**THE TASK:** Where does the word "assign" show up in the data? Please find each such line and copy it.

**INFORMATION SHOWN:**

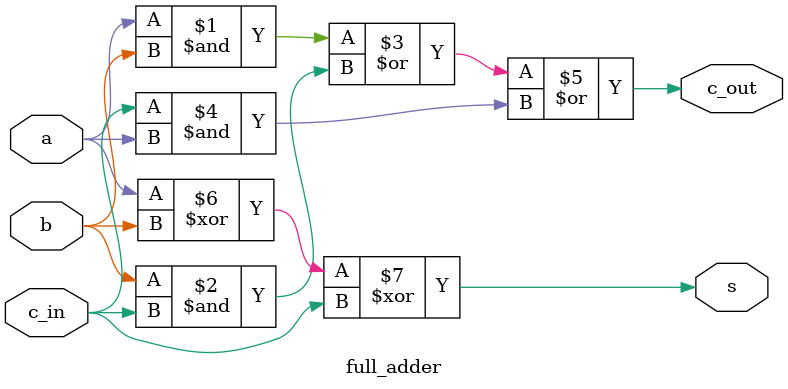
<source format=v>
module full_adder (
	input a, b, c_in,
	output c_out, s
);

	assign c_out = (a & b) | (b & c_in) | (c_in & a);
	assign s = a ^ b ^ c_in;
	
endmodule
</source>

* * *

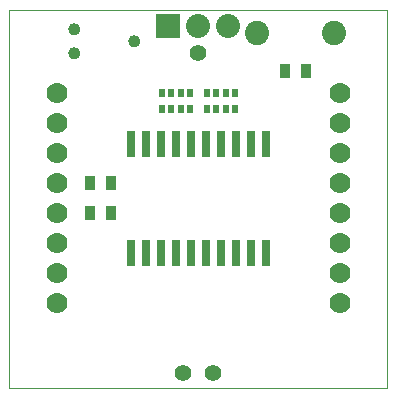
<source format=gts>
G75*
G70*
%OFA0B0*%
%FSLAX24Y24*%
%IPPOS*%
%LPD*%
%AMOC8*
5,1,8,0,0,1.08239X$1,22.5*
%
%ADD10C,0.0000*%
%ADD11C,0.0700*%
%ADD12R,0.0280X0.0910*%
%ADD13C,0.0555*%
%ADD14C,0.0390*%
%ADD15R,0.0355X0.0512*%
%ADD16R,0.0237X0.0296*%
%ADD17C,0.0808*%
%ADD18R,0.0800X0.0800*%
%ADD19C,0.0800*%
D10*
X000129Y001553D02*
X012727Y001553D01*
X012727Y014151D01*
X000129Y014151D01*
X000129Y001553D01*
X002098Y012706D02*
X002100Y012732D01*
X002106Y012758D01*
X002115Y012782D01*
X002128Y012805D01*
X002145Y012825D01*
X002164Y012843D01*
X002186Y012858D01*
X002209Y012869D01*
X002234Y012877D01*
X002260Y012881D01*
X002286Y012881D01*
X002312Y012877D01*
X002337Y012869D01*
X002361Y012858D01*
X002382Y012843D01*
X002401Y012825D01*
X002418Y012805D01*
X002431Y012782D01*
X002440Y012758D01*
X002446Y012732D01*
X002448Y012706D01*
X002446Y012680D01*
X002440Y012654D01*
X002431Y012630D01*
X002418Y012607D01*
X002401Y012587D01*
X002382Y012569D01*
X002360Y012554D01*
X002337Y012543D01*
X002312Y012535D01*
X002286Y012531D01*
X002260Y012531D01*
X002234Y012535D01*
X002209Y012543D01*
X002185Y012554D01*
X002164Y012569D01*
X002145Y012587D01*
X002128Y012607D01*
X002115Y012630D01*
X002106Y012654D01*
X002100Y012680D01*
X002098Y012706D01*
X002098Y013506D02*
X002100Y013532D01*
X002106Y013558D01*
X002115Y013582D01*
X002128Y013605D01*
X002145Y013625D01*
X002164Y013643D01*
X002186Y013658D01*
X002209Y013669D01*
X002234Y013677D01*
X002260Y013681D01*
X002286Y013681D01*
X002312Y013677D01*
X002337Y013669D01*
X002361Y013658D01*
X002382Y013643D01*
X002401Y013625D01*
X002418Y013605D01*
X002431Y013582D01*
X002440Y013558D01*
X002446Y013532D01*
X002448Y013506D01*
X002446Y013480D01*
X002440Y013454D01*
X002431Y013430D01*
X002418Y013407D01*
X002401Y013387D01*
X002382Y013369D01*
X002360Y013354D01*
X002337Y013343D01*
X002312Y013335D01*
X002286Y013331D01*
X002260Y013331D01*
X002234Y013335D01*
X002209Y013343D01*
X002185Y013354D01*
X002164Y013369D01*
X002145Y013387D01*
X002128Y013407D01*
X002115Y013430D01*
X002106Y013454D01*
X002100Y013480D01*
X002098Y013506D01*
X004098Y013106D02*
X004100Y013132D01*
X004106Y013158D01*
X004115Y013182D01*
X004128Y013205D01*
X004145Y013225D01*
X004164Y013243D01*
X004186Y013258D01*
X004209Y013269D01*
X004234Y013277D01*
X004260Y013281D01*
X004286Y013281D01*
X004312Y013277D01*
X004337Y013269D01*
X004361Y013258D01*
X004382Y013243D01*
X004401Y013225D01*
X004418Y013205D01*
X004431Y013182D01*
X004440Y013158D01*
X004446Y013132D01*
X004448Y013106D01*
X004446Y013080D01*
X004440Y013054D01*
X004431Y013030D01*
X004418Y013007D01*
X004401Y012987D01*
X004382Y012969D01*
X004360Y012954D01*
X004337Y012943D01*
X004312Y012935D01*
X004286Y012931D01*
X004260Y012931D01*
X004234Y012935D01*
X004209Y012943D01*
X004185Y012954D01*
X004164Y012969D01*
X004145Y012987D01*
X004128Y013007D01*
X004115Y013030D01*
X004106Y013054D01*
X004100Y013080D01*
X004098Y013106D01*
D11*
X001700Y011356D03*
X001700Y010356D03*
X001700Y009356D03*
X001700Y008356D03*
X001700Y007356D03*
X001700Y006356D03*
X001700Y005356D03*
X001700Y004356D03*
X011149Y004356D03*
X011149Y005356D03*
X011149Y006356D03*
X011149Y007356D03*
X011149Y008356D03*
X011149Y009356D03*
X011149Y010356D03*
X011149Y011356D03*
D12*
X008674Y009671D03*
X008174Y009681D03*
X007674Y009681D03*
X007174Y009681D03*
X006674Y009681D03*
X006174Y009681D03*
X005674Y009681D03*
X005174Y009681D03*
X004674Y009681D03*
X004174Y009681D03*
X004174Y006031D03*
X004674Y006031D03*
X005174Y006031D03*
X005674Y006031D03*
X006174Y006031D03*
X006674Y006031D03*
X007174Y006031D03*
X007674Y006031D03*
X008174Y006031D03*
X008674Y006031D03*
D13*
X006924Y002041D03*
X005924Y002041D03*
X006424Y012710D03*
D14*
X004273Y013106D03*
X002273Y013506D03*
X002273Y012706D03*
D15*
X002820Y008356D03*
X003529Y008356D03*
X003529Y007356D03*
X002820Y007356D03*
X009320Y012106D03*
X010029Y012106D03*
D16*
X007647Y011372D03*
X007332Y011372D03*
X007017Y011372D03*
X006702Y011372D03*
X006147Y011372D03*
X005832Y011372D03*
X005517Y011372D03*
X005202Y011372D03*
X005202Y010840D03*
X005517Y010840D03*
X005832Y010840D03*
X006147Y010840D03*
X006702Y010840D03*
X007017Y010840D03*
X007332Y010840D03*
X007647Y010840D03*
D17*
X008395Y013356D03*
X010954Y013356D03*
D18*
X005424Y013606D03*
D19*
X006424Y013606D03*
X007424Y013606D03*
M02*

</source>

**TASK RESULT:**
	assign c_out = (a & b) | (b & c_in) | (c_in & a);
	assign s = a ^ b ^ c_in;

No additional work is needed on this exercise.